She doesn't wind up taking the repeat; the end of the symphony without it has her playing the final chord when Lord Auditor Vorthys is nearer than anyone she's hoping to evade. She counts out the beats, holds for a moment longer, and then lifts her hands from the keyboard. She has decided that given her choice of titles she's going to address this particular guest as -
"Professor Vorthys."
"Oh - not too far from the capital. Just a few hours by groundcar, and much less by air. We moved recently, for Tien's new job."
"Miles is going to teach me to fly a lightflyer but it's a little hard to arrange in the middle of the city. I don't know how to operate a groundcar either, but I tend to go with a bodyguard when I leave the house anyway and I suppose some of them can drive."
"It took some getting used to. I used to go most everywhere outside constellation grounds in a force screen attached to a float-chair, but I gave it up when I got married. There I didn't expect to be attacked, it was mostly just a haut-lady status symbol thing - here, there is the risk that someone will ignore the fact that I am unarmed, a noncombatant, female, married to a Vor, etcetera, not to mention the fact that the war has been over since well before I was born, and decide that violence is the answer to their - confusion."
"Yes, so do I. But at any rate I take an Armsman along when clothes shopping or what have you. I can't help but wonder if they're bored - nothing requiring their protection has come up yet - but it seems rude to ask."
"I imagine they must be... but I suppose a bored bodyguard is better than the alternative...?"
"Enormously an improvement. Which is only another reason to regret the necessity. And I'd probably find it difficult to make transactions if I just reengineered my force-screen and went around embubbled whenever I left Vorkosigan House."
"The force-screens are spherical, can be made any of a variety of pleasing colors, and hover a bit off the ground since they're generated from float-chairs," explains Linya. "The effect is very bubble-like."
"I don't think most haut-ladies would like their personal defensive equipment and status-broadcast to be described that way, but it is, a little. What's really cute is when little girls three and four years old get to be old enough to pilot the chairs and go zooming around bumping into each other deliberately, shouting at the top of their lungs, and then abruptly demonstrate total decorum when told that it's a requirement for going out in the chairs."
"Male haut just go around with ghem guards in the same contexts ladies use bubbles, but it's much harder to ride those around at speed and crash into your friends."
"It seems like the guards themselves might object, and it would be hard to arrange without their cooperation."
"Yes. And the ones escorting little boys here and there work for the constellation, not for the little boys. By the time haut-lords employ their own retinues they're a bit old to sit on their shoulders and order a charge full speed ahead."
"I'd assume, yes. I've generally found it a little hard to get a clear read on how more or less anybody working for the haut felt about it. There are far too many clear expectations about how they ought to feel about it and this could be rather obscuring."

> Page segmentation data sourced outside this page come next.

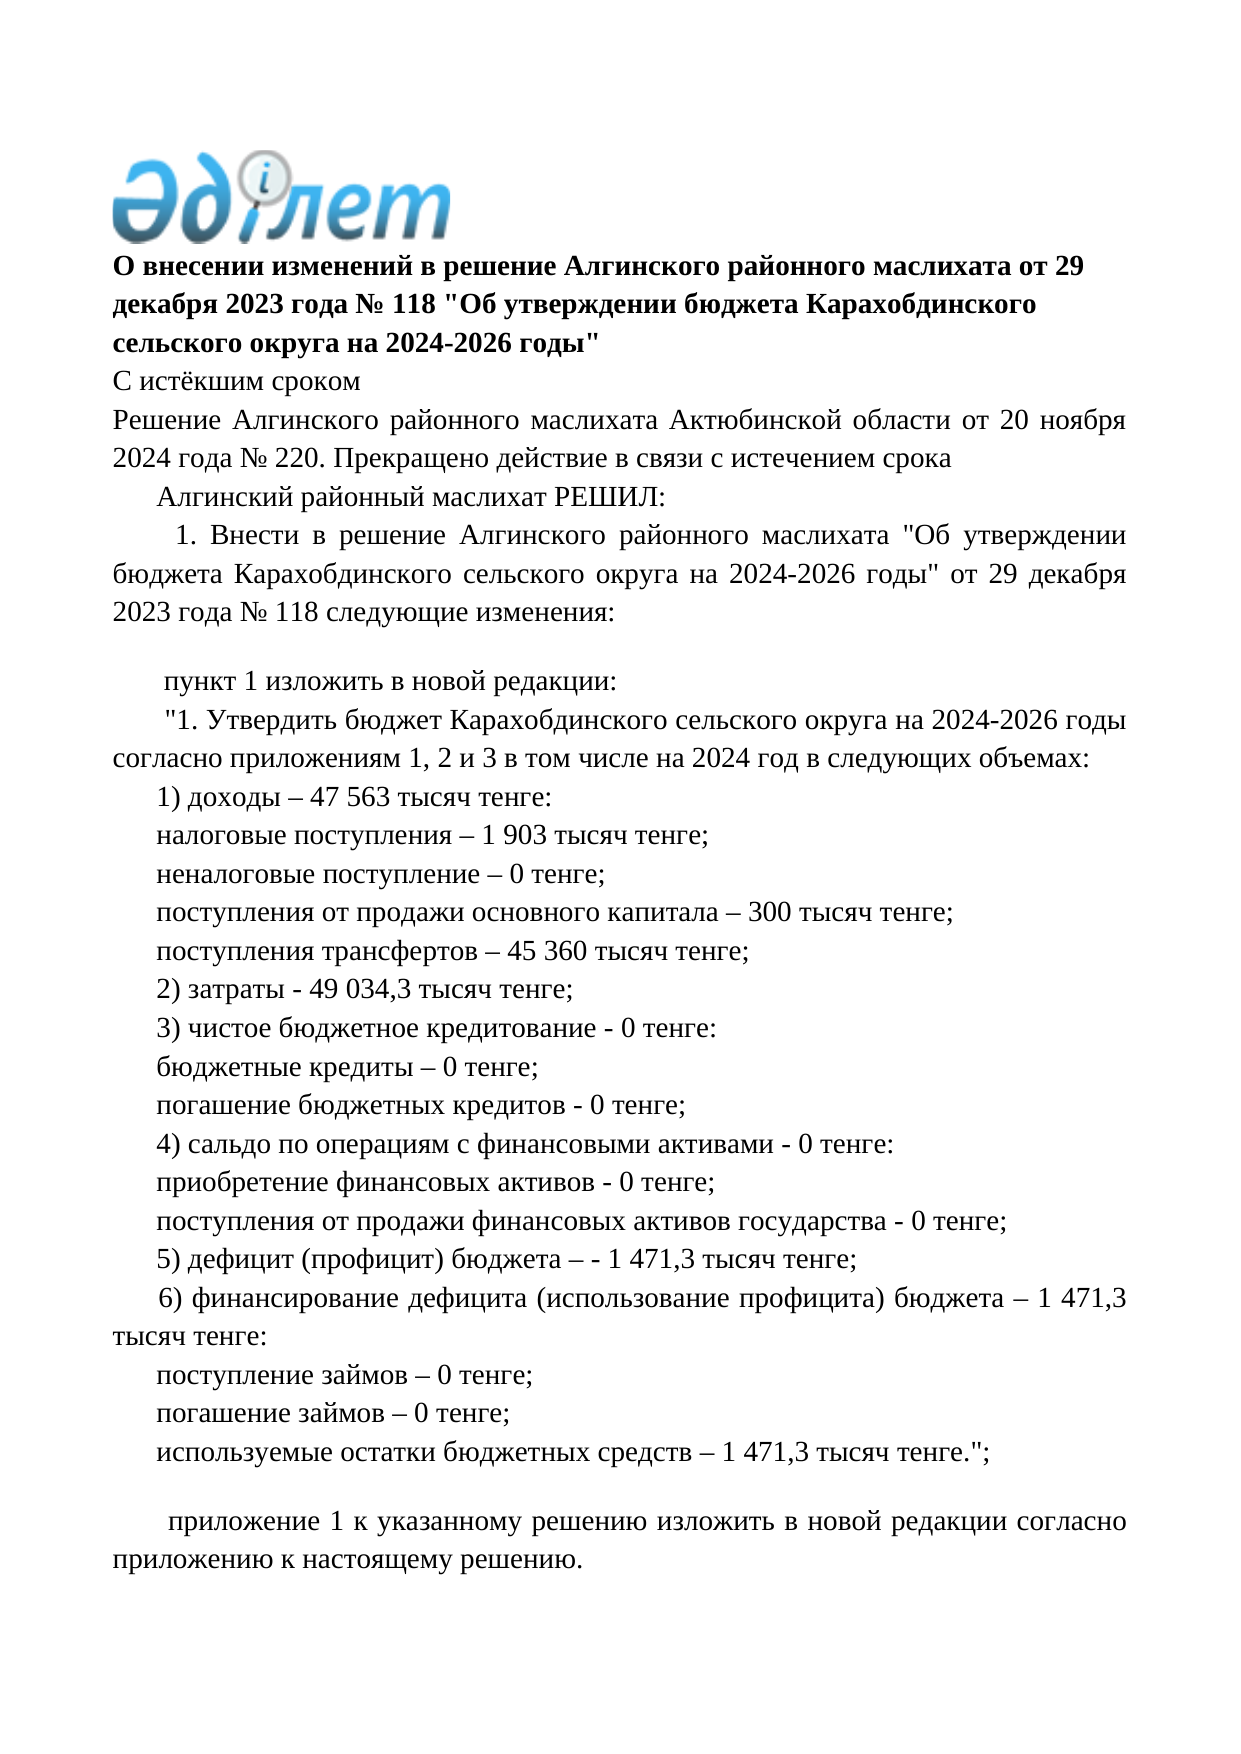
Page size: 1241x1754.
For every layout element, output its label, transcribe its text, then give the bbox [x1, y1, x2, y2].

text поступление займов – 0 тенге; [112, 1357, 1128, 1391]
picture [112, 150, 451, 244]
text Алгинский районный маслихат РЕШИЛ: [112, 479, 1128, 512]
text бюджетные кредиты – 0 тенге; [112, 1049, 1128, 1082]
text 1) доходы – 47 563 тысяч тенге: [112, 779, 1128, 812]
text Решение Алгинского районного маслихата Актюбинской области от 20 ноября 2024 года № 220. Прекращено действие в связи с истечением срока [112, 402, 1128, 474]
text 4) сальдо по операциям с финансовыми активами - 0 тенге: [112, 1126, 1128, 1159]
text О внесении изменений в решение Алгинского районного маслихата от 29 декабря 2023 года № 118 "Об утверждении бюджета Карахобдинского сельского округа на 2024-2026 годы" [112, 248, 1128, 358]
text используемые остатки бюджетных средств – 1 471,3 тысяч тенге."; [112, 1434, 1128, 1468]
text 3) чистое бюджетное кредитование - 0 тенге: [112, 1010, 1128, 1044]
text поступления трансфертов – 45 360 тысяч тенге; [112, 933, 1128, 967]
text 2) затраты - 49 034,3 тысяч тенге; [112, 972, 1128, 1005]
text пункт 1 изложить в новой редакции: [112, 663, 1128, 697]
text 1. Внести в решение Алгинского районного маслихата "Об утверждении бюджета Карахобдинского сельского округа на 2024-2026 годы" от 29 декабря 2023 года № 118 следующие изменения: [112, 517, 1128, 628]
text погашение бюджетных кредитов - 0 тенге; [112, 1087, 1128, 1121]
text неналоговые поступление – 0 тенге; [112, 856, 1128, 889]
text погашение займов – 0 тенге; [112, 1396, 1128, 1429]
text приложение 1 к указанному решению изложить в новой редакции согласно приложению к настоящему решению. [112, 1503, 1128, 1575]
text 5) дефицит (профицит) бюджета – - 1 471,3 тысяч тенге; [112, 1241, 1128, 1275]
text "1. Утвердить бюджет Карахобдинского сельского округа на 2024-2026 годы согласно приложениям 1, 2 и 3 в том числе на 2024 год в следующих объемах: [112, 702, 1128, 774]
text приобретение финансовых активов - 0 тенге; [112, 1164, 1128, 1198]
text поступления от продажи основного капитала – 300 тысяч тенге; [112, 894, 1128, 928]
text поступления от продажи финансовых активов государства - 0 тенге; [112, 1203, 1128, 1236]
text С истёкшим сроком [112, 363, 1128, 397]
text налоговые поступления – 1 903 тысяч тенге; [112, 817, 1128, 851]
text 6) финансирование дефицита (использование профицита) бюджета – 1 471,3 тысяч тенге: [112, 1280, 1128, 1352]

"The ghem at least have to have sought their jobs at some point with something north of indifference. I worry more about the ba servitors."
"I think they're very little known outside Cetaganda - outside haut circles in particular, I suppose. The ba are a class of sexless individuals every bit as engineered as the haut - often more so, because they're a testing ground for most new ideas for genetic tweaks - which do most of the day to day servitor work around constellations, private haut estates, and other relevant establishments. There is - nothing else for them to do and nowhere else for them to go, they are every bit as smart and talented and highly potentiated as haut are by express design, and - by some mechanism no one ever detailed to me - they turn out uniformly loyal and malleable servants who do everything from raising baby haut to cooking to chauffeuring to lab assistant work. It doesn't seem to actively distress any ba I have ever met, or I might have prioritized doing something about it over other projects, but it's somewhere in the neighborhood of tragedy in a quiet way. At least on a collective level haut indolence is self-inflicted; the same cannot be said of ba servitude."
"...I can't help thinking that - you might not know if they were distressed," says Ekaterin. "They might not be inclined to let on."